** Opening Text provided block **
First things first: Navy SEALs are American heroes. The top-secret elite fighting force takes on a lot of dangerous missions, including killing Osama bin Laden in a daring raid, rescuing hostages, and performing tasks to which the general public isn’t and will never be privy. They’re trained in advance techniques and weaponry, and have honed such specialized skills that, in some respects, Act Of Valor’s introductory explanation, in which co-directors Mouse McCoy and Scott Waugh explain they had no choice but to cast actual SEALs in the film makes sense. After all, what actor could fake what SEALs do for a living? (And let’s leave Charlie Sheen and the 1990 movie Navy SEALs out of it.) But in other respects, the casting of active-duty Navy SEALs here makes no sense at all. Acting is a specialized skill too, albeit one less essential to national security, and the film’s SEAL stars—billed only by their first names to protect their identities—look about as comfortable in front of the camera as a pampered Hollywood star would look taking live enemy fire.

Act Of Valor began as a training film, and it’s best in the portions that still feel like one. One sequence focuses on the sometimes-fascinating details of what it takes to pull off a stealth raid. When a sniper takes out the guard of a drug lord’s lakeside compound, it’s a two-man operation: one to pull the trigger, and another to catch the body to avoid a telltale splash. Trouble is, the directors—a pair of stuntmen directing their first feature, and collectively known as the Bandito Brothers—don’t have much of a flair for staging such scenes, and even less of a grasp on how to shoot action once the fighting starts in earnest. Their handheld camerawork and frenetic editing makes it tough to figure out what’s going on; it’s all the chaos of a Michael Bay movie with none of the slickness. And while the team does have access to equipment and vehicles that might make Bay envious, they don’t apparently have access to, say, the sort of lighting equipment typically used in professional filmmaking. A middle-of-the-night parachute drop, for instance, might be thrilling if it didn’t look like a bunch of shadows rippling against a sea of blackness.
** Closing Text provided block **
[Parts of the exercise]
- A) In the review of Act of Valor, what did the film start out as?
- B) Write the next part of the Act of Valor review, picking up after its final sentence.
The records that follow have no connection to the text.
** Opening Extracted entries block **
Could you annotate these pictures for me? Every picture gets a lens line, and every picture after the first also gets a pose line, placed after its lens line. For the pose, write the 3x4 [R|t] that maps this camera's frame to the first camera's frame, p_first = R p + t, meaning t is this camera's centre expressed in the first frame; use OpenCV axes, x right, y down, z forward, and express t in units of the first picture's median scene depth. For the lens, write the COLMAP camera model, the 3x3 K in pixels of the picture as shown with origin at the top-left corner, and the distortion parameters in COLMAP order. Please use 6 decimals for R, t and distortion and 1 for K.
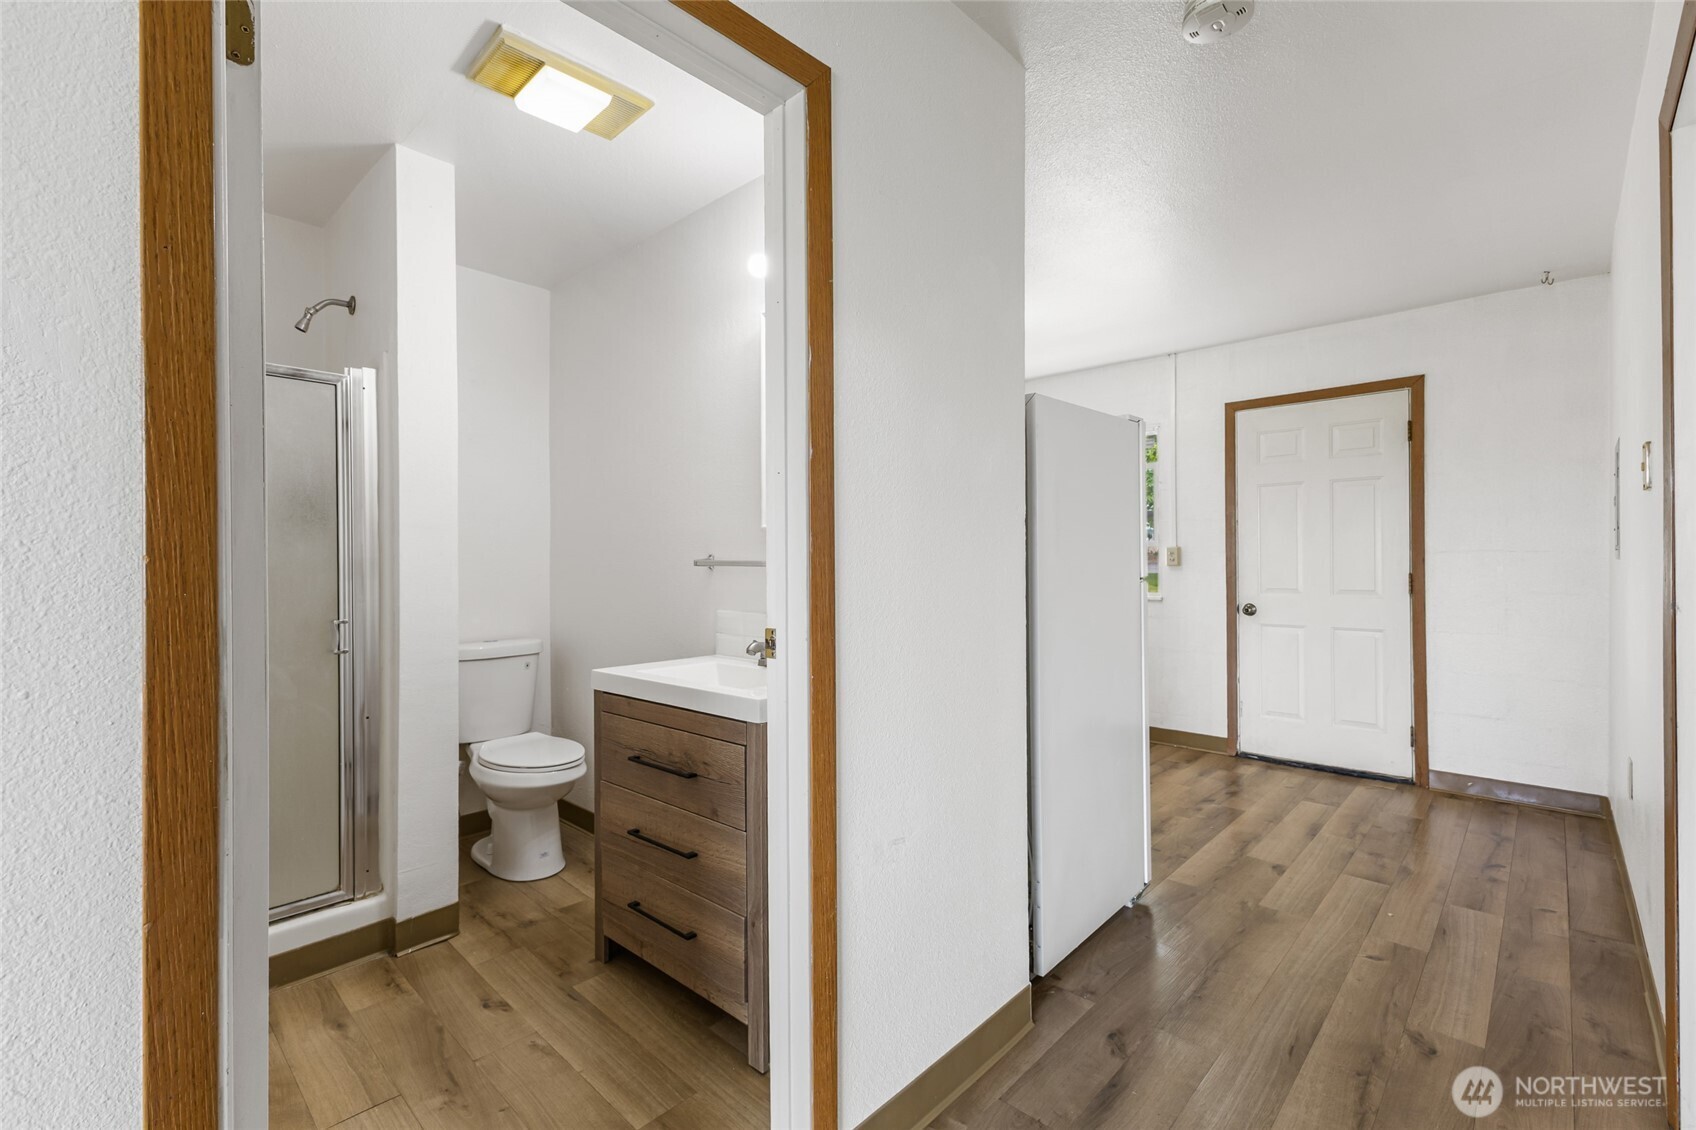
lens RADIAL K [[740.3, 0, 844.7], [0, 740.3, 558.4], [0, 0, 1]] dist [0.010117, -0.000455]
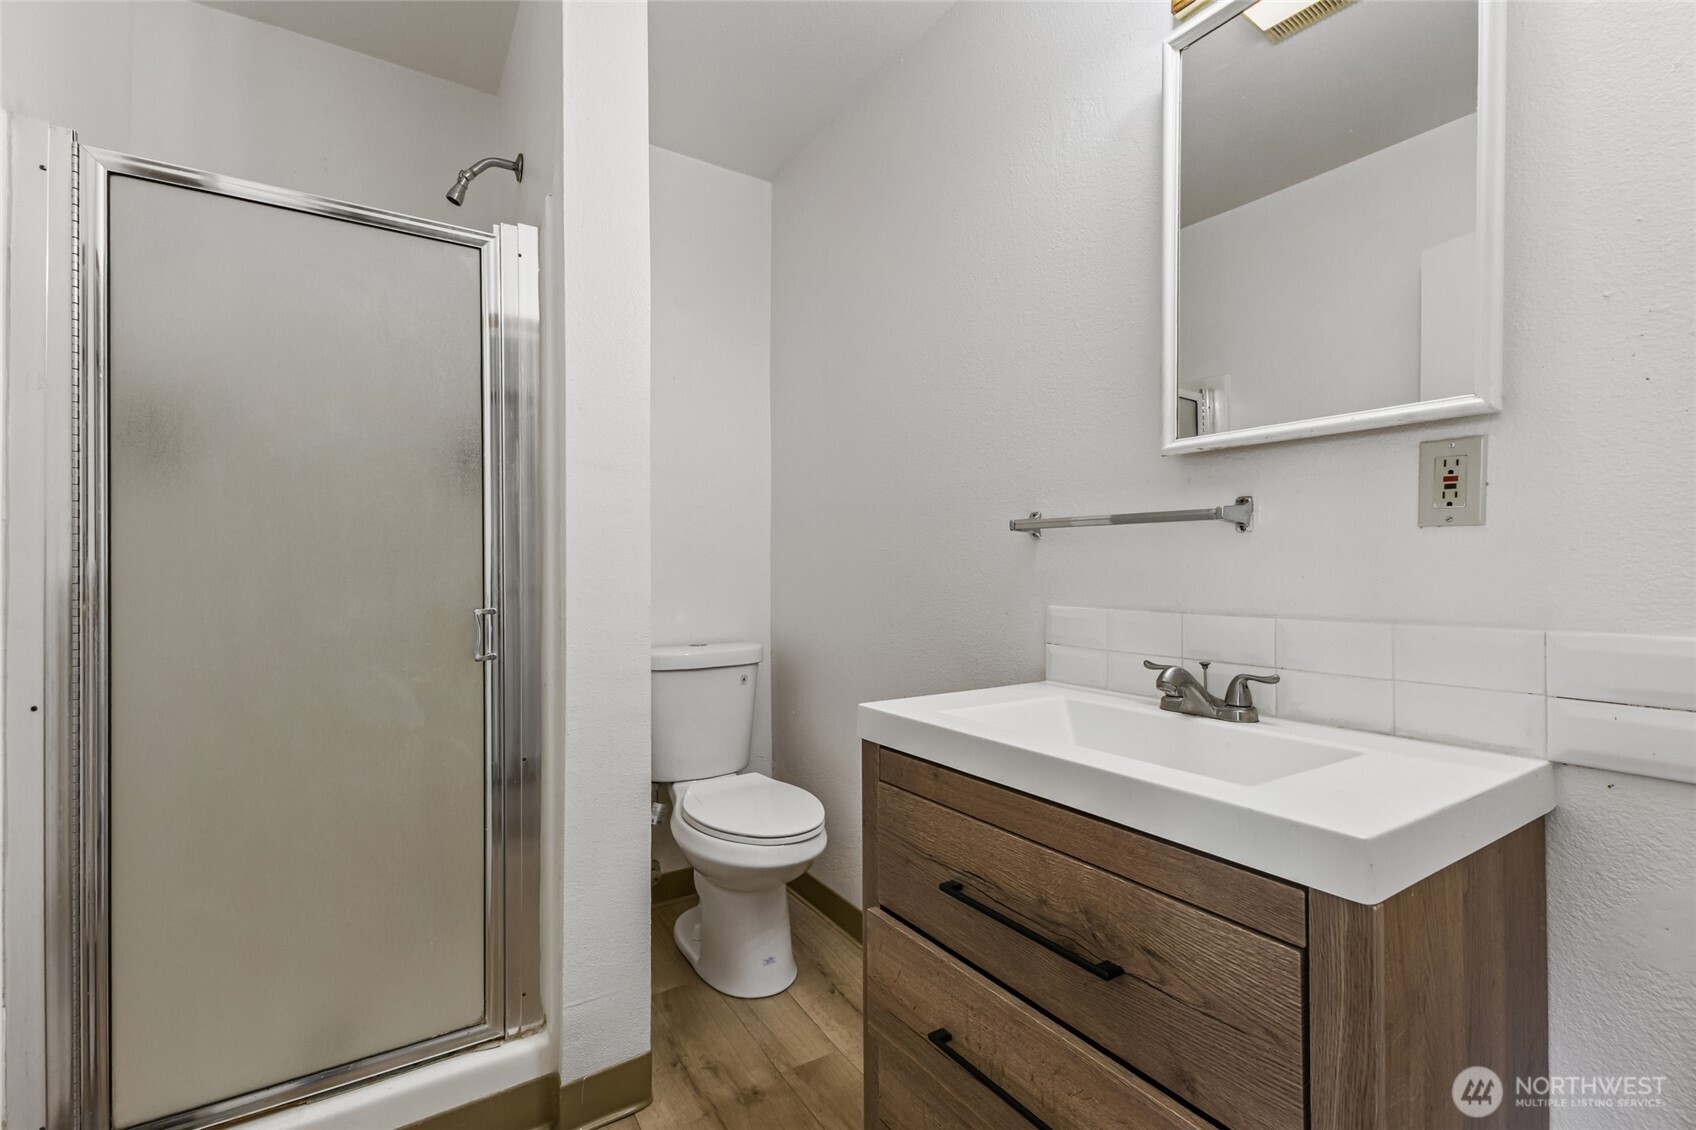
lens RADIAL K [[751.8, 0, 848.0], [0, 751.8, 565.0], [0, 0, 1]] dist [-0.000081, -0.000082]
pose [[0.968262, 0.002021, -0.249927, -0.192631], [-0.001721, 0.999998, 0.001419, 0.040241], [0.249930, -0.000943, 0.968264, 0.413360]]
** Closing Extracted entries block **
** Opening Extracted entries block **
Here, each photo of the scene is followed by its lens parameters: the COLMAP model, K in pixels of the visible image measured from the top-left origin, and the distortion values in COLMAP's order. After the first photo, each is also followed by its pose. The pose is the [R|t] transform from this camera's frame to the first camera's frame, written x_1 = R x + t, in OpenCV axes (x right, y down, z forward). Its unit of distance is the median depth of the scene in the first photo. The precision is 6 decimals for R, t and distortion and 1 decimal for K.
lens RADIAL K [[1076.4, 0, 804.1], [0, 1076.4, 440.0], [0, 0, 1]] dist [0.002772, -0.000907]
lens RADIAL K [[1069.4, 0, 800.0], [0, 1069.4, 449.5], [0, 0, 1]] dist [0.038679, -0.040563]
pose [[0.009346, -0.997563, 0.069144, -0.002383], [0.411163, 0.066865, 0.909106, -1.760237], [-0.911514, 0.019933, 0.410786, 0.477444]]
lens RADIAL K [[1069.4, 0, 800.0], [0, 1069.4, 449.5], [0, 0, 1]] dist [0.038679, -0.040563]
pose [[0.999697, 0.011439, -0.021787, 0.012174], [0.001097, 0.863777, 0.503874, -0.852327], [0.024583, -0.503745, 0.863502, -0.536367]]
** Closing Extracted entries block **
[Answer section]
- A) It began as a training film.

- B)
As for the story, it pits the SEALs against a narcotics kingpin working in league with a terrorist to smuggle suicide bombers across the Mexican border into the U.S., a plot that takes the heroes across the globe. It’s thin material, to say the least, and manipulative to boot, putting women, children, and a SEAL father-to-be in jeopardy in ways more about servicing cheap thrills than any larger point about the perilous state of the world in 2012. The film claims to be inspired by “real acts of valor,” and ends with a dedication to SEALs whose lives have been lost since 9/11. But is using their sacrifices as material for an action movie—and a bad one—that much of an honor?